Teachers in Pueblo, Colorado, are striking for higher wages and better health insurance. But even after the district offered them what they said they wanted, the strike continues. (Image source: YouTube video screenshot)

Teachers in Pueblo, Colorado, are striking for a higher salary and better health care coverage. Even after the district offered them what they said they wanted, the strike continues, NBC News reported.

The strike began earlier in the week, keeping thousands of Pueblo students out of class while their teachers followed the example of those in West Virginia, Oklahoma, Kentucky, and Arizona before them.

"Pueblo schools are under attack. What do we do? Fight back," teachers chanted outside the district administration building, according to the Denver Post. "Get up, get down, Pueblo is a union town!"

What do the teachers want?

The teachers have asked for a 2 percent cost-of-living raise and an extra $30 per month toward their health insurance. Their request was rejected by the school board, which said it could not afford the raise.

"Nobody disputes that all teachers deserve more," Pueblo School District communications director Dalton Sprouse told NBC. But Sprouse said the district is "not in a condition that we can fund" the raises.

Despite that, the district reportedly offered teachers a package of:

  • $1,000 bonuses this year;
  • Cost-of-living raises next year; and
  • $50 per month toward health insurance starting in September 2018.

However, that wasn't enough to end the strike.

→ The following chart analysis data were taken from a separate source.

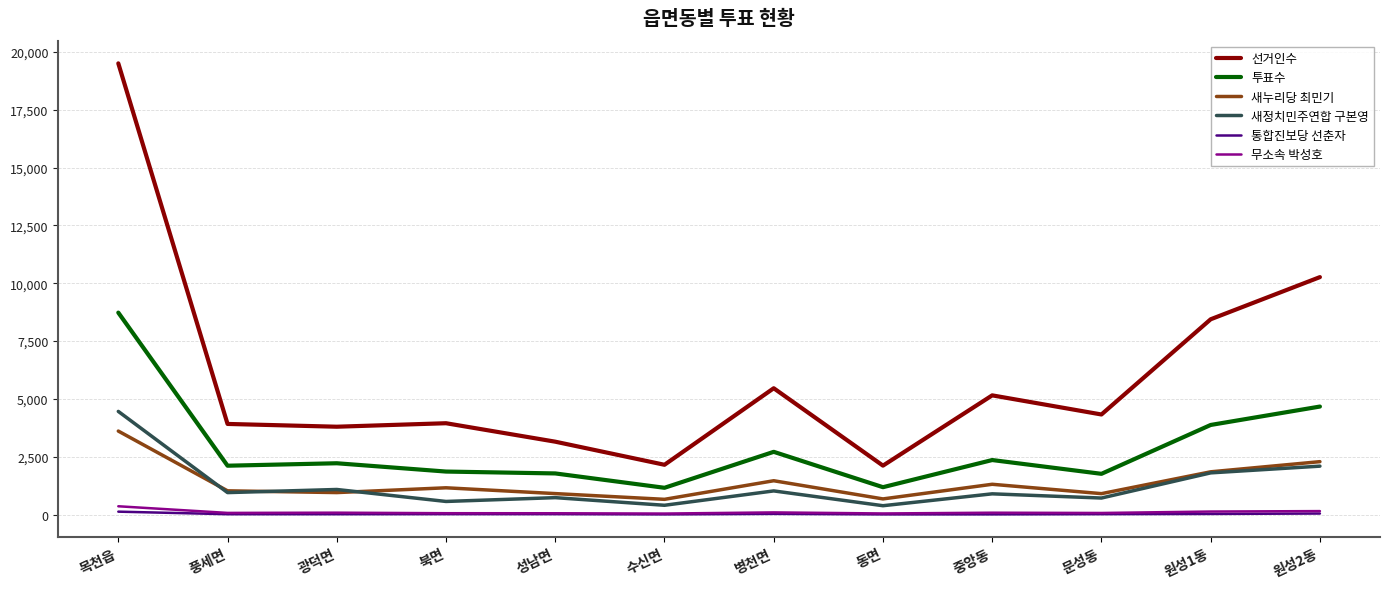

Is the value of 투표수 at 북면 greater than the value of 새정치민주연합 구본영 at 병천면?

Yes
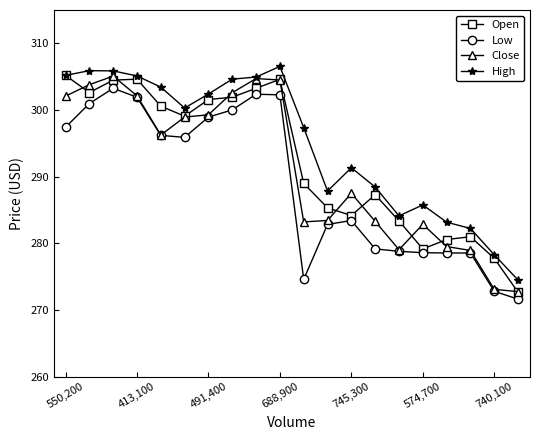

List the series in order of their overall mean, lowest first.

Low, Close, Open, High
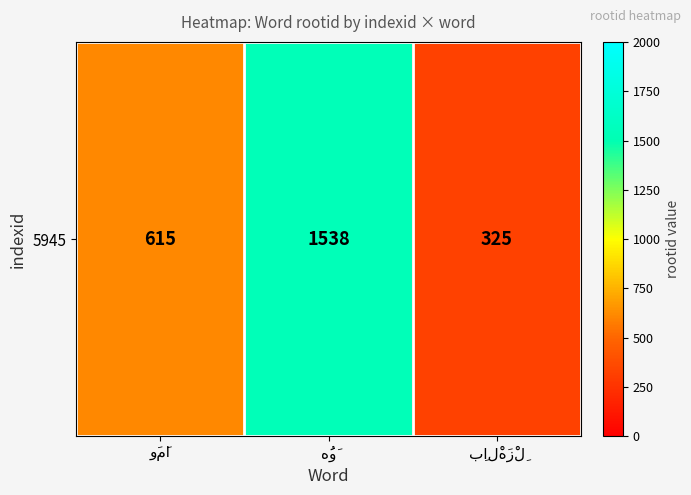

List the labels in order of value, smallest first.

بِالْهَزْلِ, وَمَا, هُوَ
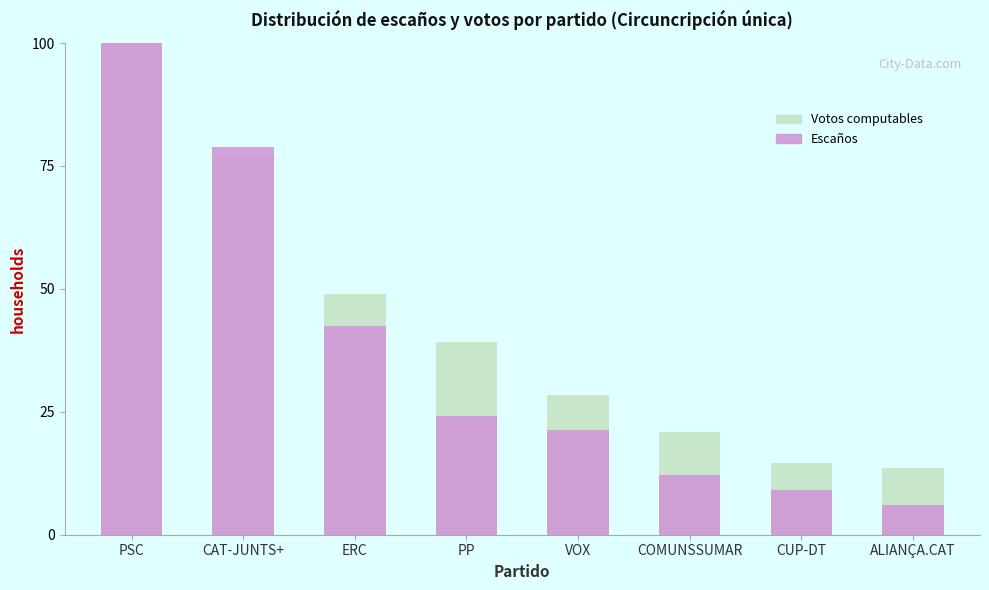

Which series has the widest spread of values?

Escaños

Pueblo teachers make an average of $47,617 annually. While that's below the state and national averages, it means the deal they have been offered would give them more than a 2 percent bonus this year, an actual cost-of-living raise next year, and more than they asked for toward health insurance.

Some teachers have said the strike is about more than salary and health insurance, referring to the poor condition of textbooks or a lack of school supplies. But the demands they are making for additional school funding are not clear.

"I got into teaching because I understand its value to society," East High School teacher Michael Lonsberry told the Denver Post. "You can't have a solid chance at a successful, productive and satisfying life without education."